Event Discusses How to Keep Families Afloat in an Unstable Economy

Experts at CAP event discuss how current tax policy has led to racial and economic divides and what can be done to help families succeed.

“Americans are experiencing genuinely contradictory trends in the economy,” said John Halpin, Senior Fellow at the Center for American Progress. “Our policy solutions need to help both middle-and low-income families, not either/or.”

Halpin joined an expert panel Tuesday at an event at the Center for American Progress to discuss the shifting economic tides in America. The panel discussed how minority and low- to middle-income families have been particularly affected. They also discussed policy solutions that would help stave off the increasing difficulties Americans have been facing over the last six years.

“We have a run away at the top and income stagnation for everyone else,” said Jeff Madrick, Editor of Challenge Magazine and Director of Policy Research at the Schwartz Center for Economic Policy Analysis. “That tells you it is not an economy of equal opportunity.”

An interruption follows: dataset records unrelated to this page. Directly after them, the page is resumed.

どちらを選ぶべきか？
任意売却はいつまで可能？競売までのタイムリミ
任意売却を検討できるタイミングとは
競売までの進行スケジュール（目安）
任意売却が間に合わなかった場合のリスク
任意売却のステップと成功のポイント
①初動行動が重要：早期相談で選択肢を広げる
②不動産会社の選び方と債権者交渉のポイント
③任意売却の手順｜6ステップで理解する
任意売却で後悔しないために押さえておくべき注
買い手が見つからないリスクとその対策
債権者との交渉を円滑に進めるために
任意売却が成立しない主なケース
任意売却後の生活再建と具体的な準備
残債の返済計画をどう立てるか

“We have used tax policy since 2001 to really grow this divide,” explained Meizhu Lui, Executive Director of United for a Fair Economy. “Twenty-four percent of workers are in jobs that keep them below the poverty line!”

“We have the economic resources; we just have to make sure that they go to the people who work,” added Christian Weller, Senior Fellow at the Center for American Progress. Weller explained that current policies have left many families without a safety net, and household debt now averages 132 percent of disposable income.

“All gains made during the 1990s, in terms of financial security for families, are gone,” Weller added. “Do families have enough resources to sustain themselves in an economic emergency?”

The panelists agreed that ending the health care crisis would alleviate the chance of such an economic emergency and be a big step toward setting the economy back on track. Financial instability for many families lies in the rising costs of healthcare, housing, and education.

“The most immediate help we can give families is through universal health care,” Weller explained. Madrick added, “We have a seriously inefficient healthcare system, and we need to get what we pay for.”

Madrick also cited the decline of the education system as a major problem. “Higher education in America seems to be creating class rigidity… Class seems to be determining education, education seems to be determining class.”

Lui added that “legislation to reign in predatory lending is critical.” The panel discussed how this is particularly problematic for minority families.

“We think that what needs to be injected into this conversation is a civil rights lens,” said Eric Rodriguez, Deputy Vice President of the Office of Research for Advocacy and Legislation of the National Council of La Raza. While home ownership and participation in mainstream credit cards is up within the Latino community, he said that Latinos were more likely than other Americans to have unmanageable debt and were more likely to have maxed-out credit cards. Rodriguez also explained that many Latinos are at a higher risk of being excluded from the mainstream credit market. Families or individuals with shaky or non-existent credit history are shut out of the mainstream market. “If you have no payment history, that doesn’t mean you’re a bad creditor,” he said. But it does mean that many Latinos are forced into the sub-prime market for mortgages and high-interest-rate loans. He recommended promoting financial counseling services and improving accountability standards for lenders.

“Latinos retain nine cents for every dollar of comparable wealth a white family would have, and that’s inequality,” said Rodriguez. Lui added, “We need to look not just at how these policies close the overall [income] gap; they need to close the race gap.”

Closing the gaps for minorities and low to middle income families needs to be a priority. “We have to tax wealth, not work,” Lui emphasized. “Part of the American dream is turning your own hard work into economic opportunity.”